“Katil Yasa”yı hala savunanları bir adım geriye alalım. Çünkü neydi? “İntikam almak bireyseldir, cezalandırmak Tanrı’nın işidir.”
Victor Hugo, 1829 yılında yayımladığı bu romanında idam cezasına nasıl karşı çıktığını, mahkumun duygu durumunu dile getirerek bizlere hissettirmiştir.
Giyotin betimlelerinin de ürpertici bir tesiri vardır. (İdam savunucuları der ki acısız ve kısa bir işlemdir zaten, hızlıdır, pratiktir. Öyleyse neden defalarca indirip kaldırdıkları halde koparamadı başını bazı mahkumların? Neden kopmayan başları testere ile vahşice soğukkanlılıkla kesmek durumunda kaldılar? Geliştiricisi Guillotin sürümünü mü güncellemedi?)
Belki de en üzücüsü halkın bunu eğlence ortamına dönüştürmesiydi. Gösteriye sunulması mahkum için olduğu kadar insanlık adına da utanç kaynağıydı.
İdam cezası kaldırılıyorsa niçin? Bencil bir yasa için. İlerde yasa koyucularının dönüp dolaşıp kendilerini bulmaması için.

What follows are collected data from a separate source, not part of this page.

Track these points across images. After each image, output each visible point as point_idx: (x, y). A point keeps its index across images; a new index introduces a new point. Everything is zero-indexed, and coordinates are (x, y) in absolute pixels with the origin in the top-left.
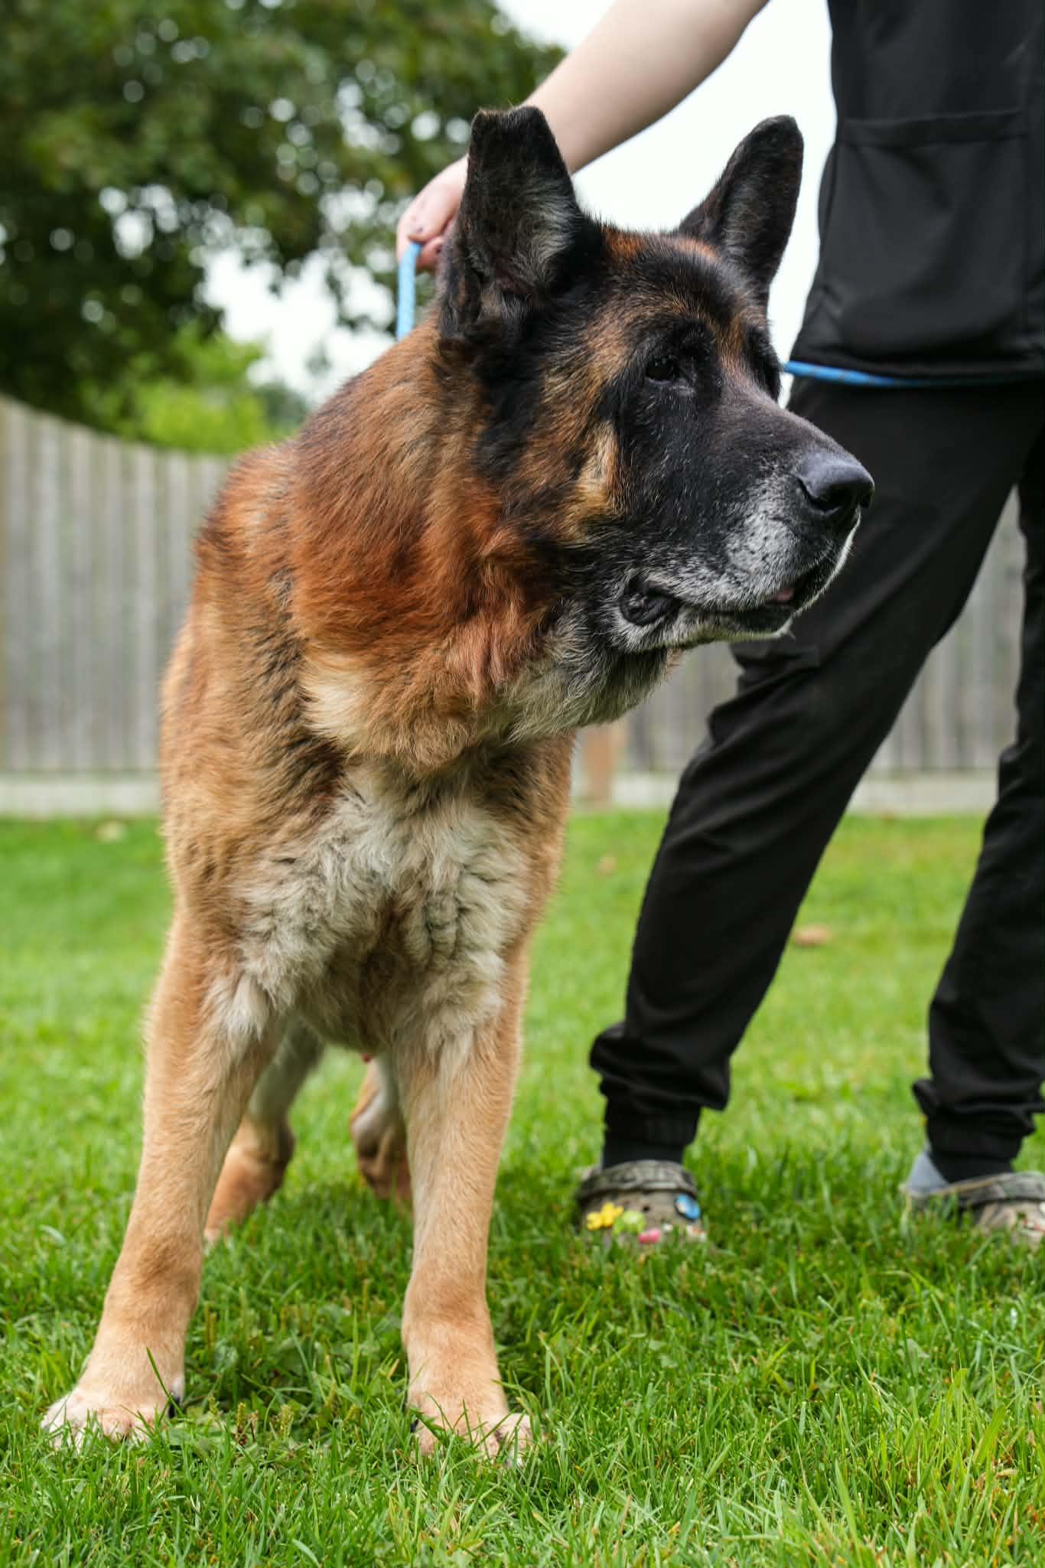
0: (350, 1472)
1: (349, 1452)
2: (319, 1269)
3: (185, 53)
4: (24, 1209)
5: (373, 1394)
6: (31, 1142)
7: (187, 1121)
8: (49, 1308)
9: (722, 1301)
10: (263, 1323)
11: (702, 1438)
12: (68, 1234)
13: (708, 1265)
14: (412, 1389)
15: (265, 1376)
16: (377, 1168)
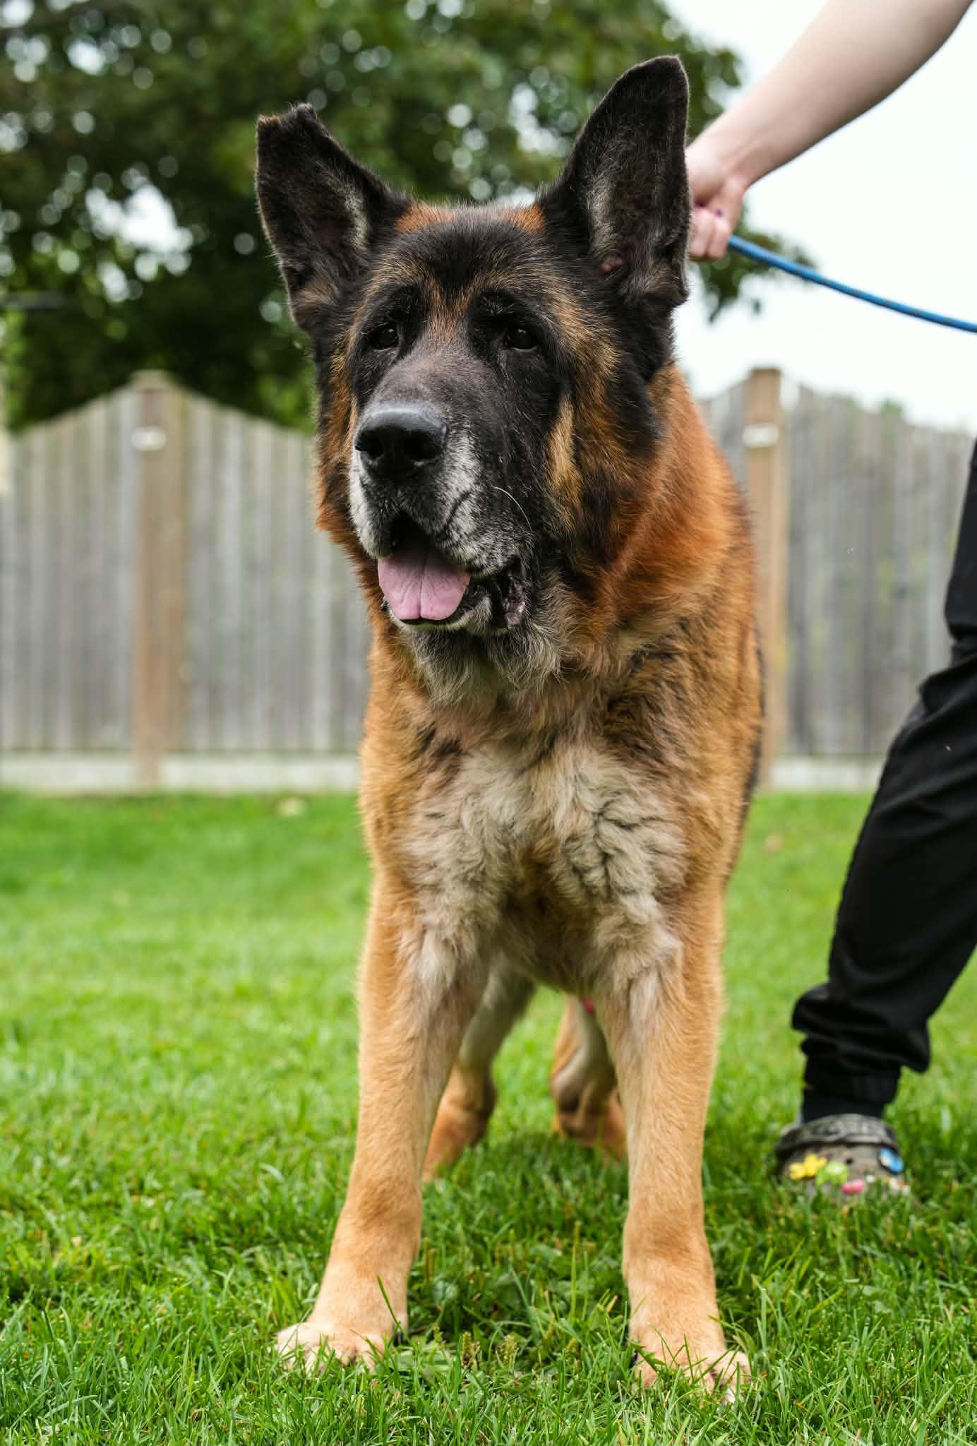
0: (574, 1402)
1: (572, 1382)
2: (529, 1212)
3: (368, 62)
4: (243, 1148)
5: (592, 1328)
6: (242, 1089)
7: (394, 1068)
8: (272, 1240)
9: (929, 1252)
10: (478, 1260)
11: (921, 1380)
12: (286, 1173)
13: (913, 1218)
14: (633, 1323)
15: (484, 1309)
16: (578, 1121)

Mahkûm için beş dakika önce hava pırıl pırıldı, güneş tüm bedenine enerji veriyordu, karar açıklandı ve ne güneş, ne gökyüzü hiç bir anlam ifade etmiyordu. Küçük kızı Marie için üzüldü hep. Onu hep özledi. Mahkûm için sağlığının kötüye gitmesi iyi bir şeydi. Çünkü revirde sedyede yatmak, sekiz metre karelik hücrede taşın üzerinde yatmaktan daha iyiydi. Gözlerini kırpmadan, teklemeden, dizleri titremeden giyotine doğru yürüyüşünü hiç beklemeyin. Korktu, telaşlıydı, kalp atışı hızlandı, son dakikaya kadar af çıkmasını umut etti ama olmadı.